[Start of section]
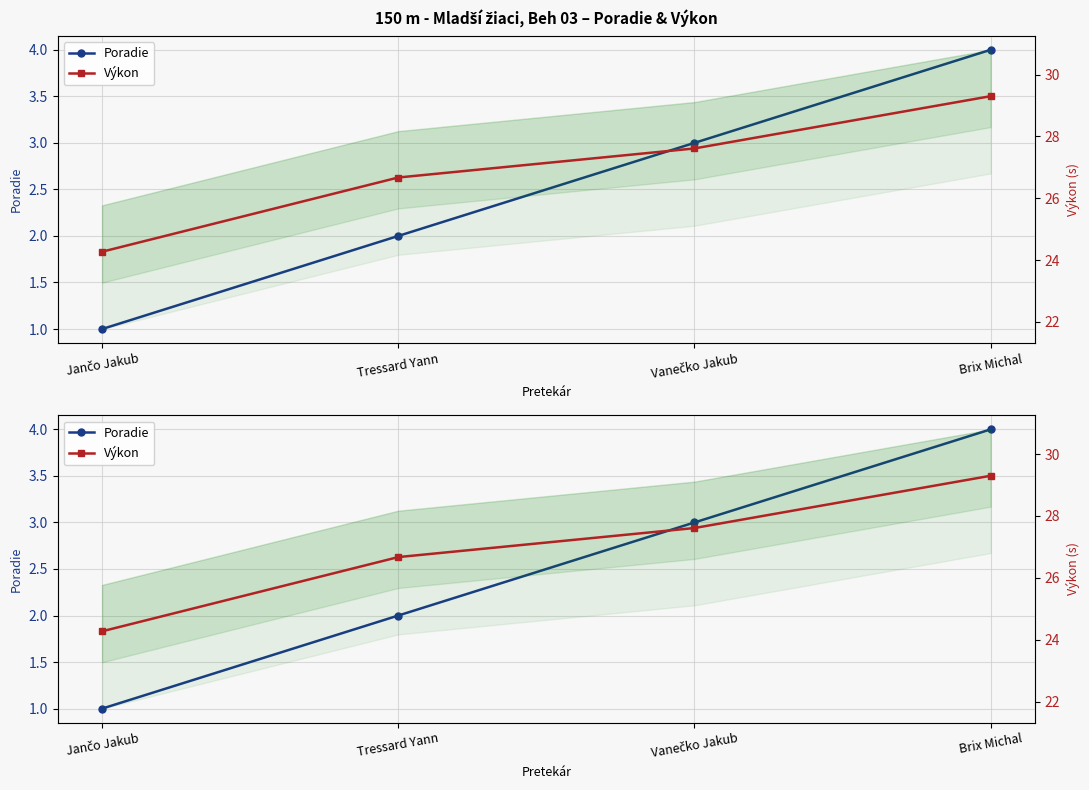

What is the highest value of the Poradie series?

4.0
[End of section]
[Start of section]
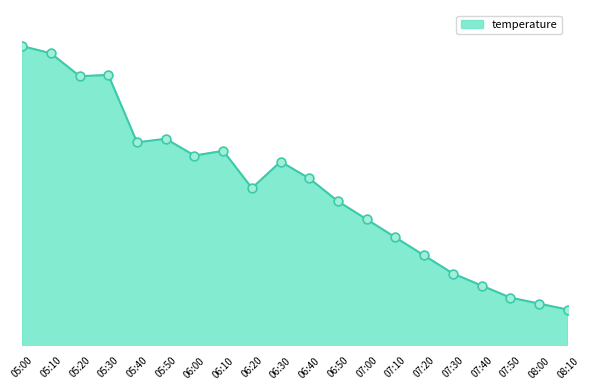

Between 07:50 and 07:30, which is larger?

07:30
[End of section]
[Start of section]
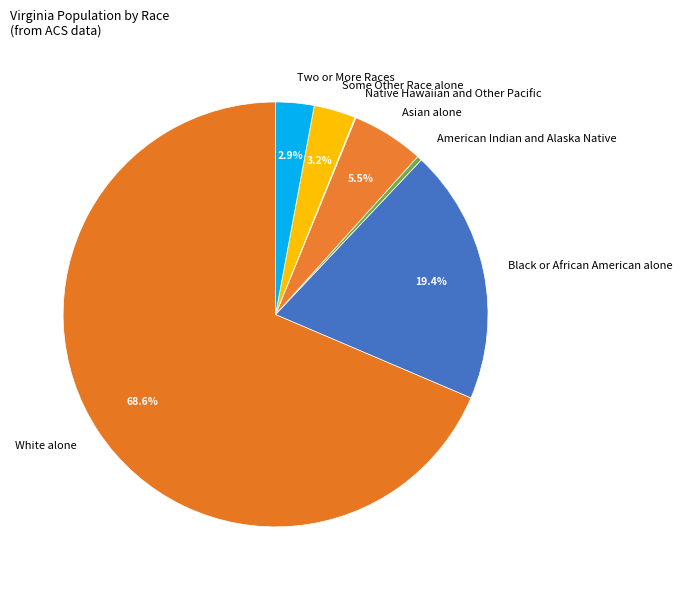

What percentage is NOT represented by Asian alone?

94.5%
[End of section]
*Problem*. Please pull out every line of the material above that contains the word "What", copying each one unchanged.

*Task output*.
What is the highest value of the Poradie series?
What percentage is NOT represented by Asian alone?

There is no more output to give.